## PROVIDED INFORMATION
------------------------------------------------------------
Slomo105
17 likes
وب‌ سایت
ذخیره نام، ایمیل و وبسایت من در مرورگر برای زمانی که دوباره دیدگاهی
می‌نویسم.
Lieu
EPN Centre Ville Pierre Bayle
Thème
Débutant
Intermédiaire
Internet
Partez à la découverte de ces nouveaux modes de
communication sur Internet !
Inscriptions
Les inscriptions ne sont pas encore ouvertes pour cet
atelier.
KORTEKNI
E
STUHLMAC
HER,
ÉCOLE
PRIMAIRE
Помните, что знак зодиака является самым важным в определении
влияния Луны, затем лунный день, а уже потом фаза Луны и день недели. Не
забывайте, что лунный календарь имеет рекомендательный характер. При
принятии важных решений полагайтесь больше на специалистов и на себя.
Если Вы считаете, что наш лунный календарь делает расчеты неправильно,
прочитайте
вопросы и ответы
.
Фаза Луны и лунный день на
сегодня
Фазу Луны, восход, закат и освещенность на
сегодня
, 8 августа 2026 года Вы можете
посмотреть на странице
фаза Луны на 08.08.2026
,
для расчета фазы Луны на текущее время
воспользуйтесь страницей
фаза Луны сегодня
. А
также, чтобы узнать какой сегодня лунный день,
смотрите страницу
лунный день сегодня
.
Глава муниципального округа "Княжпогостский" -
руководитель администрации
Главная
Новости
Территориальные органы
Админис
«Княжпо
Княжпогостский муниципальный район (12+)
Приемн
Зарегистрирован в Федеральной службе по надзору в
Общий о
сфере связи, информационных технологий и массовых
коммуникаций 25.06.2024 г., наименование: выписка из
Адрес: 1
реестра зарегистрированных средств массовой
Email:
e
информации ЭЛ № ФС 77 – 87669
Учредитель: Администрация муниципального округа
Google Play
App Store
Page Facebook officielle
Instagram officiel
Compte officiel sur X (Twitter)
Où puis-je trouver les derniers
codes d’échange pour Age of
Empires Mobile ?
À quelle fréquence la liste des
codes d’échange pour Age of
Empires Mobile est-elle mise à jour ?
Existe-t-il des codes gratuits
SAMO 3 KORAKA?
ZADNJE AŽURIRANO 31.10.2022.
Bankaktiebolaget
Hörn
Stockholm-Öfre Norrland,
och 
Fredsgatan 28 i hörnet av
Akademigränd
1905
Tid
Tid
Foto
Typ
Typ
------------------------------------------------------------
## WHAT THE EXERCISE ASKS
Output each record precisely as written.

## EXERCISE ANSWER
Slomo105
17 likes
وب‌ سایت
ذخیره نام، ایمیل و وبسایت من در مرورگر برای زمانی که دوباره دیدگاهی
می‌نویسم.
Lieu
EPN Centre Ville Pierre Bayle
Thème
Débutant
Intermédiaire
Internet
Partez à la découverte de ces nouveaux modes de
communication sur Internet !
Inscriptions
Les inscriptions ne sont pas encore ouvertes pour cet
atelier.
KORTEKNI
E
STUHLMAC
HER,
ÉCOLE
PRIMAIRE
Помните, что знак зодиака является самым важным в определении
влияния Луны, затем лунный день, а уже потом фаза Луны и день недели. Не
забывайте, что лунный календарь имеет рекомендательный характер. При
принятии важных решений полагайтесь больше на специалистов и на себя.
Если Вы считаете, что наш лунный календарь делает расчеты неправильно,
прочитайте
вопросы и ответы
.
Фаза Луны и лунный день на
сегодня
Фазу Луны, восход, закат и освещенность на
сегодня
, 8 августа 2026 года Вы можете
посмотреть на странице
фаза Луны на 08.08.2026
,
для расчета фазы Луны на текущее время
воспользуйтесь страницей
фаза Луны сегодня
. А
также, чтобы узнать какой сегодня лунный день,
смотрите страницу
лунный день сегодня
.
Глава муниципального округа "Княжпогостский" -
руководитель администрации
Главная
Новости
Территориальные органы
Админис
«Княжпо
Княжпогостский муниципальный район (12+)
Приемн
Зарегистрирован в Федеральной службе по надзору в
Общий о
сфере связи, информационных технологий и массовых
коммуникаций 25.06.2024 г., наименование: выписка из
Адрес: 1
реестра зарегистрированных средств массовой
Email:
e
информации ЭЛ № ФС 77 – 87669
Учредитель: Администрация муниципального округа
Google Play
App Store
Page Facebook officielle
Instagram officiel
Compte officiel sur X (Twitter)
Où puis-je trouver les derniers
codes d’échange pour Age of
Empires Mobile ?
À quelle fréquence la liste des
codes d’échange pour Age of
Empires Mobile est-elle mise à jour ?
Existe-t-il des codes gratuits
SAMO 3 KORAKA?
ZADNJE AŽURIRANO 31.10.2022.
Bankaktiebolaget
Hörn
Stockholm-Öfre Norrland,
och 
Fredsgatan 28 i hörnet av
Akademigränd
1905
Tid
Tid
Foto
Typ
Typ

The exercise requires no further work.